12:01 AM
The agreement to carry out the health reform of the National Government is staggering. Although two weeks ago the Conservative and La U parties agreed on 20 points with the Executive to support it, this Wednesday the former president and sole leader of the Liberal Party, César Gaviria, revived his criticism of the project, both in substance and in the process, for what that left the controversial initiative without significant support. He left her in intensive care.
Not yet having the support of the former president means for the Executive to have once morest the father of the current health system and who has at his command a political capital of 33 representatives and 13 senators in Congress, key pieces not only for the reform of the health, but for all that will be presented by President Gustavo Petro.
The project is so lost that, five weeks following it was filed in Congress, there has still been no presentation in the Seventh Commission of the Chamber, in charge of studying it.
“Convincing the Government to let us process the part in which we agree and to wait and work, for a few months, on the part in which we are not, is not going to be easy. That is why we are looking at what we do because the system does need a little bit of certainty,” said the former president at an event at the Universidad del Rosario.
Meanwhile, inside the red awnings the atmosphere is one of suspicion in the face of government articles, as well as the agreements reached by Petro and the directors of the Conservative and La U parties.
A source close to the Liberals and Gaviria told EL COLOMBIANO that there is an environment to find agreements, but that in a large part of the reform there is not yet and that, for this reason, the technical commissions of that group and the ministries of Health and Treasury continue to meet. However, he warned that if it does not advance, the Liberal will file its own project as statutory law.
In fact, the nature of the project is another of the points of disagreement because the ex-president has warned the Government that if they process the reform as an ordinary law, the Constitutional Court might knock it down, if it is approved in Congress.
Likewise, Gaviria urgently asked the Executive so that in this legislature the part of the reform with agreements is approved and that the next part is debated with the most objections.
How does this impact the reform?
For the public health expert and former Bogotá Health Secretary, Luis Gonzalo Morales, this position of the Liberals distances that party from “an approach that seems to me to have things that are worse than the original government text.”
In this sense, Morales explained that, with this counterproposal, the insurers – which would come to be called health and life management companies – “will not be allowed to carry out audits, which is serious because the EPS would have to withdraw from their assets in in the event that the money for spending on health is not enough. How are they going to control the cost and what the hospitals bill?”
Concern to which the former Minister of Health, Fernando Ruiz, has added, who expresses that in this scenario the Government may run out of money, before which “the administrator washes his hands and the Colombians wait for them to give us the services of health or to pay a private insurance so that they take care of our needs”.

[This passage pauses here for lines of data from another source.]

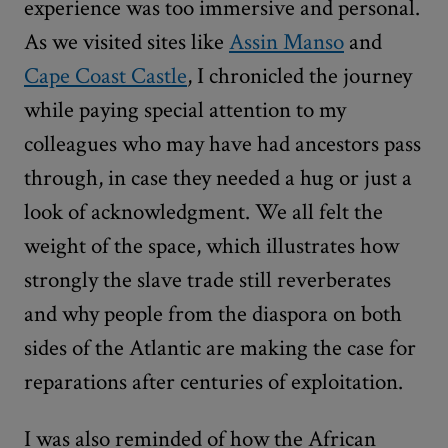
experience was too immersive and personal.
As we visited sites like
Assin Manso
and
Cape Coast Castle
, I chronicled the journey
while paying special attention to my
colleagues who may have had ancestors pass
through, in case they needed a hug or just a
look of acknowledgment. We all felt the
weight of the space, which illustrates how
strongly the slave trade still reverberates
and why people from the diaspora on both
sides of the Atlantic are making the case for
reparations after centuries of exploitation.
I was also reminded of how the African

On the other hand, he mentioned that the political agreements that the government of Gustavo Petro reached with the conservatives and La U might be “a strategy to show that they might convince the president regarding something, but when they process it in Congress they change it once more. The moment the law is written is where everything will really come to fruition”.
Uribe’s popular consultation
Meanwhile, the former president and head of the Democratic Center, Álvaro Uribe, presented this Wednesday the draft of a possible popular consultation with which he seeks to know the opinion of Colombians regarding the health reform (in addition to the pension and labor) .
The draft consists of three points preceded by the heading “do you agree or disagree with the following questions?”. As for this reform, the consultation asks for “maintaining and improving the current health system with only four reforms in the next ten years” and also asks for emunerations of human talent, preventive medicine, attention to the rural population and the entity that resources should be directed to hospitals and clinics.
Faced with this proposal, the constitutional lawyer, Jaime Castro, pointed out that it would not be “pertinent because we are in the pre-electoral period for the October regional elections, which would greatly politicize the discussion of a reform that must be technical.” And he added that “if they did, parliamentarians are not obliged to follow the result.”
For now, although the political panorama shows that the Government can do without the votes of the Liberal Party to approve the health reform, the truth is that the objections of César Gaviria can undermine the technical confidence in the project. As the former president said: “the minister is not scared of being told that the system can collapse if we take a lot of time.”